Frontier punts on California broadband subsidy obligation

Frontier is bragging about how well it’s doing with the broadband infrastructure and service upgrades it promised to do, in exchange for $2 billion in federal subsidies. But not in California.

When it accepted the Federal Communications Commission’s Connect America Fund (CAF) money in 2015, Frontier agreed to deliver a minimal level of service – 10 Mbps download and 1 Mbps upload speeds – to 58,000 homes and businesses in California in exchange for a total of $228 million, paid out over six years in $38 million increments.

Those upgrades were supposed to be completed over the following five years, with 40% of the claimed territory upgraded by the end of next week – 31 December 2017. It put out a press release this week, patting itself on the back for meeting its obligations in 17 states. But California wasn’t on the list.

An email to Frontier’s public relations department asking for an update on its progress in California, or at least an explanation of why it won’t make its required deadline, went unanswered.
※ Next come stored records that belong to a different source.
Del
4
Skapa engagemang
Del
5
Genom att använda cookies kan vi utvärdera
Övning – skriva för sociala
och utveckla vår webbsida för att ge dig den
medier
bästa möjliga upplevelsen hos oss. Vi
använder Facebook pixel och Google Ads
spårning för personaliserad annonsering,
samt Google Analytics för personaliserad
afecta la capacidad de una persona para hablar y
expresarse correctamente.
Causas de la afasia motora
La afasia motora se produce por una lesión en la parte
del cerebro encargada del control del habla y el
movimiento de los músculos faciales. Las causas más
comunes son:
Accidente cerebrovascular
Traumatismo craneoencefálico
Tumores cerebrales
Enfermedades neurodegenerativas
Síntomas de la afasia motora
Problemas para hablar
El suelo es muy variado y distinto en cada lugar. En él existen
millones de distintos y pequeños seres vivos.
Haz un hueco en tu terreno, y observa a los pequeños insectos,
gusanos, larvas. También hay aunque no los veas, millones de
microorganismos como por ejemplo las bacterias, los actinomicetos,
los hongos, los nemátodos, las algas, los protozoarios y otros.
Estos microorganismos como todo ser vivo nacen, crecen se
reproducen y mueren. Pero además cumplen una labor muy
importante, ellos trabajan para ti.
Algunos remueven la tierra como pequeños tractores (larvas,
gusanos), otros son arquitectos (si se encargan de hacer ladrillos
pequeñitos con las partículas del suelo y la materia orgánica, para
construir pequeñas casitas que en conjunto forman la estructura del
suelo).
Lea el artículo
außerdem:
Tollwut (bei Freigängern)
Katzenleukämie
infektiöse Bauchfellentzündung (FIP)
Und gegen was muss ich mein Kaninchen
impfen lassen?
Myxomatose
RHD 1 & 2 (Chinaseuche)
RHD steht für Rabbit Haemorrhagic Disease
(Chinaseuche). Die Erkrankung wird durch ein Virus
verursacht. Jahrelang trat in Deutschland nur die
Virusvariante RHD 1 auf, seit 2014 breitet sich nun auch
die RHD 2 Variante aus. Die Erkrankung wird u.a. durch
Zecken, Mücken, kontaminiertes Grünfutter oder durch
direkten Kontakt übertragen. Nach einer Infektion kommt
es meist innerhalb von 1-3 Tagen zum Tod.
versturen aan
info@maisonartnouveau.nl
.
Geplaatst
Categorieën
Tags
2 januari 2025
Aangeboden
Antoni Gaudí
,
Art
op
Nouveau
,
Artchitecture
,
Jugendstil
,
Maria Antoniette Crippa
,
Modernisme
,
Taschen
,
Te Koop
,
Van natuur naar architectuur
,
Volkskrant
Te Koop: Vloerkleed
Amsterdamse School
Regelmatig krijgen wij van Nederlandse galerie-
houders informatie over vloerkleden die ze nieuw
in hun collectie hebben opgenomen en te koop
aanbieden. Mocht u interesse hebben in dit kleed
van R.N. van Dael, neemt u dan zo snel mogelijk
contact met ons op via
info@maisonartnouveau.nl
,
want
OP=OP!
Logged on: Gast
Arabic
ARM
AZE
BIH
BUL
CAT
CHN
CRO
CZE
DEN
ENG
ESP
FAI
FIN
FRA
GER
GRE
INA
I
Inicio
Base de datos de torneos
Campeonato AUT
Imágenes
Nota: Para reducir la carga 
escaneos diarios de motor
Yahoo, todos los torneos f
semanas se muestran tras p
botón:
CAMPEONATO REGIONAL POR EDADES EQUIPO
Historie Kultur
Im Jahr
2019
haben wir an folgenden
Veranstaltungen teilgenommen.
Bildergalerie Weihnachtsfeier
California was one of three states where Frontier acquired systems from Verizon in 2015, and cut over in 2016. The other two states – Texas and Florida – were on the mission accomplished list, so the reason can’t be some kind of cosmic issue with the Verizon acquisition.

Since there are ten other states where Frontier also accepted CAF money but isn’t claiming to have met the 40% build out requirement – states which were not involved in the Verizon transaction – it’s more plausible that the failure is systemic in nature.

Frontier – and AT&T, which accepted CAF subsidies in California but also hasn’t claimed success – have a week to pull things together and fulfil the obligations they assumed. And then the FCC and the California Public Utilities Commission will have to verify those claims. Which might still happen. But if they can’t even reach enough of the low hanging fruit to get to 40% of federally subsidised Californian homes and businesses in two years, it will be hard to believe any promises that they’ll be willing or able to the harder work needed to upgrade the remaining 60% in the next three.